Convertida en uno de los himnos de guitarras más coreados y reconocibles del siglo XXI, «No One Knows» catapultó a Queens of the Stone Age a la primera línea del rock global tras su publicación en el fundamental Songs for the Deaf (2002).
Sin embargo, el origen rítmico de su icónico riff no proviene del stoner rock ni del punk del desierto californiano. En realidad, viene de un estilo mucho más tradicional: la polka.
Así lo reveló el propio Josh Homme durante su participación en el podcast Queer the Music, conducido por Jake Shears. En ese episodio, desmenuzó sus inicios musicales en Palm Desert y los llamativos contrastes formativos que moldearon su impronta.
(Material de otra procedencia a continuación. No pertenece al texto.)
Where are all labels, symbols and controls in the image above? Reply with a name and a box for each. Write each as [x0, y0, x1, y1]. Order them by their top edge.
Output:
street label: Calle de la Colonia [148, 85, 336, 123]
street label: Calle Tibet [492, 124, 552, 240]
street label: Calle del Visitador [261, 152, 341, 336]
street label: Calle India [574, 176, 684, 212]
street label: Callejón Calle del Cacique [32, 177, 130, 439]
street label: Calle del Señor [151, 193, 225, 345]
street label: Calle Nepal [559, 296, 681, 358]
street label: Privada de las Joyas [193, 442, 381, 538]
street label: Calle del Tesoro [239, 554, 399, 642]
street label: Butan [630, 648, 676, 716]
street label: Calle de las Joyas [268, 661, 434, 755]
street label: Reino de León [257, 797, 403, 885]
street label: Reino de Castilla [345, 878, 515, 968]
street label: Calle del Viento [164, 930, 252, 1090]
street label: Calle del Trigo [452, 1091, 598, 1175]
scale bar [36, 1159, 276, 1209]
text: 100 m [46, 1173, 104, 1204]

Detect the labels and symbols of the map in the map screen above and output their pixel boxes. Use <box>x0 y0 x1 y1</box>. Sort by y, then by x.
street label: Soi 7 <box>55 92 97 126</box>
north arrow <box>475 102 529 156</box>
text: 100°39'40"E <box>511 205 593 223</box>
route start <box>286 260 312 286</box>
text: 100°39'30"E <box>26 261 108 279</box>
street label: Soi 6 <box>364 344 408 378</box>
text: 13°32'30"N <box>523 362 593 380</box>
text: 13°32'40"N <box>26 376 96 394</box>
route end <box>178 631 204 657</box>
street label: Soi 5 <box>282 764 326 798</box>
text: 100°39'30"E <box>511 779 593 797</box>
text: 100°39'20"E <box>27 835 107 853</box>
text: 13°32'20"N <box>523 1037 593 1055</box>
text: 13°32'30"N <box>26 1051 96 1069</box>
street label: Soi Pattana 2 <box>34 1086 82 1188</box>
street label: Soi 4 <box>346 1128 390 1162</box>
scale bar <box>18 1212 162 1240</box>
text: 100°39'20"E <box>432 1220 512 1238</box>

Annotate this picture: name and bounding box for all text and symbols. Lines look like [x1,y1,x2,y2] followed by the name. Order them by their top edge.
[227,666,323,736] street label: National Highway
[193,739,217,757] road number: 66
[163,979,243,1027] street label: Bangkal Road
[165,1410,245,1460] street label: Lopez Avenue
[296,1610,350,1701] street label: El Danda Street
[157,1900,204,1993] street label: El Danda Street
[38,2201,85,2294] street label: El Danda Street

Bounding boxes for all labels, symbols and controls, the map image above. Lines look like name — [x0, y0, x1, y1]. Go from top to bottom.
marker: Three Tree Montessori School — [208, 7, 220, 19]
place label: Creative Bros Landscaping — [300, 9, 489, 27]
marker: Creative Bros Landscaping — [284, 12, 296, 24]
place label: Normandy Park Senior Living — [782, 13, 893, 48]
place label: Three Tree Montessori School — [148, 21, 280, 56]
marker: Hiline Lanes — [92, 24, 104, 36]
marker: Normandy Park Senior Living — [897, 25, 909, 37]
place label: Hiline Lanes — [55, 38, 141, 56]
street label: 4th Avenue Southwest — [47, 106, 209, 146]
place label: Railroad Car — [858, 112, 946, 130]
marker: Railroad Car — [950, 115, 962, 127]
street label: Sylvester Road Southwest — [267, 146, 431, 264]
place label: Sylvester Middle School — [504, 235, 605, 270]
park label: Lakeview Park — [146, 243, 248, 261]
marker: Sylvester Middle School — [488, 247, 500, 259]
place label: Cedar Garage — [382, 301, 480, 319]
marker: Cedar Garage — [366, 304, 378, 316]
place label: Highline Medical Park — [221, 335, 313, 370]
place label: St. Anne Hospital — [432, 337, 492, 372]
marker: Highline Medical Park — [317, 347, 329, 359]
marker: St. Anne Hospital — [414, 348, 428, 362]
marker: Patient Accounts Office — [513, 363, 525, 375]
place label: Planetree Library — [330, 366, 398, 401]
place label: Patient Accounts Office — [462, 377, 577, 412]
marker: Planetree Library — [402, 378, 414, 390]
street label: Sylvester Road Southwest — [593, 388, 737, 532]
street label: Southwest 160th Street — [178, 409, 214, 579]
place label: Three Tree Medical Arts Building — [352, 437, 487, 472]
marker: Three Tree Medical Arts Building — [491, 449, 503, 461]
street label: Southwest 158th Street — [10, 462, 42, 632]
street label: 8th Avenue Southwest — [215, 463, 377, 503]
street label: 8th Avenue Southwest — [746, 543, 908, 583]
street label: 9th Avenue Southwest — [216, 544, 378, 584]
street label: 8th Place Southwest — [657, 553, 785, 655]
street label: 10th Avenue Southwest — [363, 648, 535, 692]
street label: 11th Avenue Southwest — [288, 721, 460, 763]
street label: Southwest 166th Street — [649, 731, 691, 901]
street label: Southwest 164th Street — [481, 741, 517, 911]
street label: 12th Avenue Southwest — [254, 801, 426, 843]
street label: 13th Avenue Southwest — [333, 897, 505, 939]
Clases en el desierto y el toque de la polka
Según relató el músico de 53 años, la oferta de profesores de guitarra en su juventud era sumamente limitada en la zona desértica de California. Por ello, su primera instrucción formal quedó en manos de un especialista del folclore centroeuropeo.
«En el desierto no había muchos profesores de guitarra (…). Así fue como terminé aprendiendo con Tom Polonsky. Él era un profesor de guitarra polka, y la polka fue mi estilo original de música», explicó Homme.
Pese a que solo tomó clases de este género durante dos años, el patrón rítmico sincopado se quedó grabado en su memoria muscular para siempre:
«Si escuchas ‘No One Knows’, hace ‘boomp-boom, boomp-boom’ y ese tipo de contratiempo de polka que va ‘un y, dos y’, ese acento hacia arriba, que es similar a lo que hace el reggae. Es como comer demasiado ajo: realmente impregnó todo lo que hago», graficó entre risas.
El terror de The Doors y la teatralidad en el escenario
Además de repasar su faceta técnica con las cuerdas, Homme analizó los elementos sombríos y teatrales que han marcado la puesta en escena reciente de Queens of the Stone Age. Por ejemplo, portar un hacha de carnicero en pleno escenario durante The Catacombs Tour o proyectar rostros derritiéndose en sus recitales compartidos junto a Foo Fighters.
El cantante y guitarrista atribuyó esa fascinación por la oscuridad a la música que escuchaban sus padres en el auto familiar. Destacó especialmente el debut homónimo de The Doors de 1967 y la canción «The Crystal Ship»:
«The Doors fue la primera vez que me di cuenta de que la música podía ser aterradora y espeluznante. Fue como iluminar los rincones de un espacio gigantesco a la luz de las velas. Te metías en ese misterio fantasmal que me demostró el inmenso espacio que la música puede ocupar», remató el líder de QOTSA.